Sejumlah pendukung Arema turun dari tribun penonton ke tengah lapangan. Karena situasi makin kacau, kepolisian menghadang penonton dan kemudian menembakkan gas air mata.
Kendati demikian, gas air mata bukan hanya ditembakkan ke arah pendukung yang turun ke lapangan saja tapi juga ditembakkan ke tribun penonton. Para penonton pun panik.
Imbasnya, massa berdesak-desakan ke luar dari stadion. Banyak penonton mengalami sesak napas, terjatuh, dan terinjak-injak hingga tewas.
Kapolda Jawa Timur Irjen Nico Afianta pun mengakui setelah penembakan gas air mata oleh aparat kepolisian, para penonton berlarian ke pintu keluar.
“Karena gas air mata itu, mereka pergi keluar ke satu titik, di pintu keluar. Kemudian terjadi penumpukan dan dalam proses penumpukan itu terjadi sesak napas, kekurangan oksigen,” kata Nico dikutip Antara, Minggu (2/10).

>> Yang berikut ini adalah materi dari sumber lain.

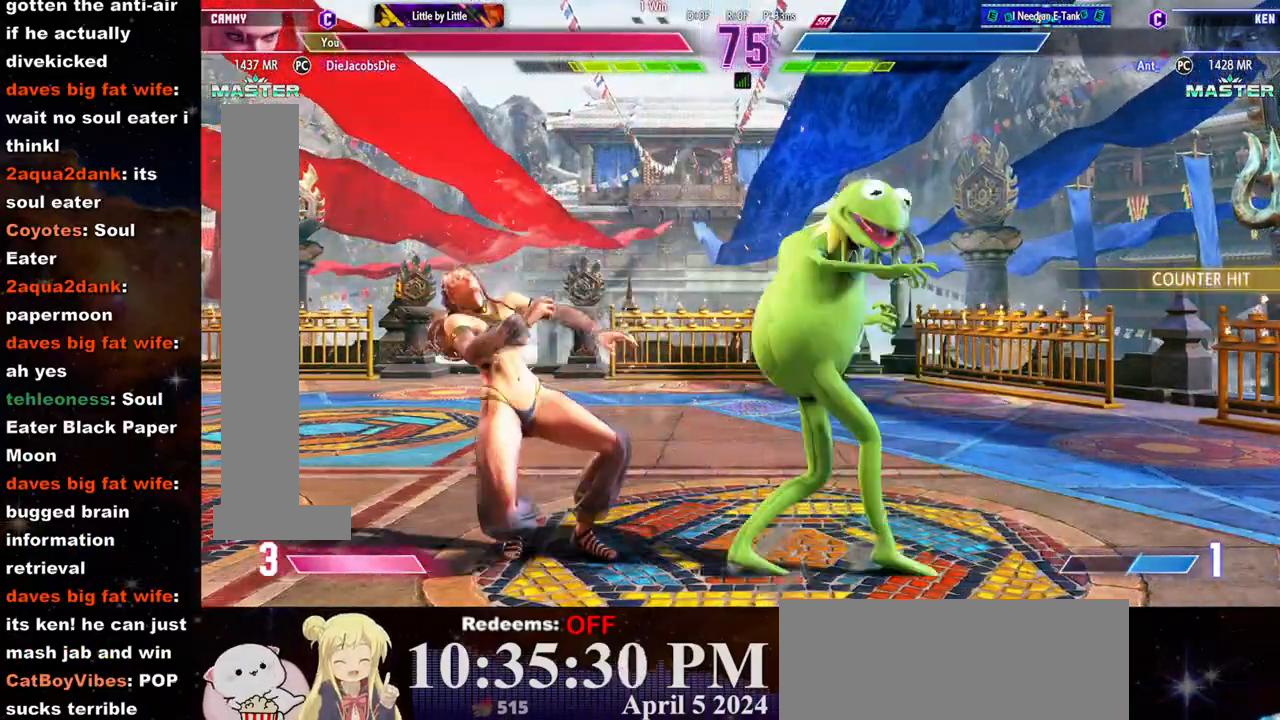
Gameplay with a controller (arcade stick); each line is a JSON object with the inputs held at the frame after it. "events" lists button and stick changes between this image and that frame as [ms after this image, input, new state], when the widget could be followed in between. Not read: L3 R3.
{"buttons": [], "left_stick": "left", "events": []}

Pengamat Kepolisian dari Institute for Security and Strategic Studies (ISESS) Bambang Rukminto menilai tindakan aparat kepolisian menembakkan gas air mata ke tribun penonton tidak bisa dibenarkan.

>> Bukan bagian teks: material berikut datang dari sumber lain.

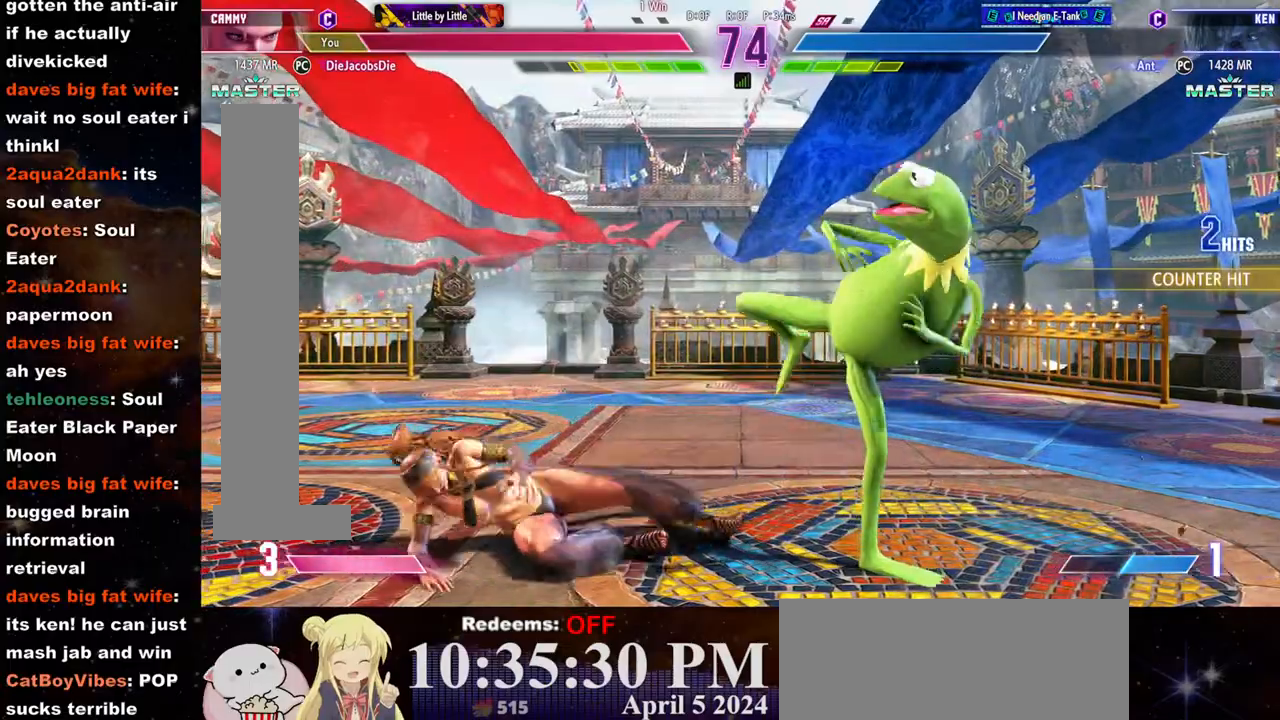
{"buttons": [], "left_stick": "left", "events": []}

Menurut dia, polisi mestinya menenangkan atau membubarkan massa yang ada di lapangan cukup menggunakan water canon.
“Penyemprotan cukup dilakukan dengan water canon, itu pun pada pelaku anarkis yang berada di lapangan. Bukan pada penonton di tribun. Akibat semprotan gas ke tribun itulah yang menyebabkan banyaknya korban karena kepanikan akibat chaos yang dipicu oleh efek gas air mata,” jelas Bambang.
Lebih lanjut, Ia mengatakan kekacauan yang terjadi di Stadion Kanjuruhan adalah bentuk kegagalan polisi menjalankan standar prosedur operasional (SOP). Bambang menilai polisi tidak punya rencana cadangan menghadapi situasi di lapangan yang dinamis.
“Adanya korban yang masif sampai 125 orang meninggal dan ratusan luka-luka, artinya SOP yang dijalankan gagal,” kata Bambang.
Jumlah 125 orang meninggal tersebut berdasarkan data Polri. Sedangkan data Dinas Kesehatan Malang menyebut jumlah korban meninggal yaitu 131 orang.
Sementara jumlah yang dicatat Aremania, pendukung Arema FC, mencapai lebih dari 200 orang.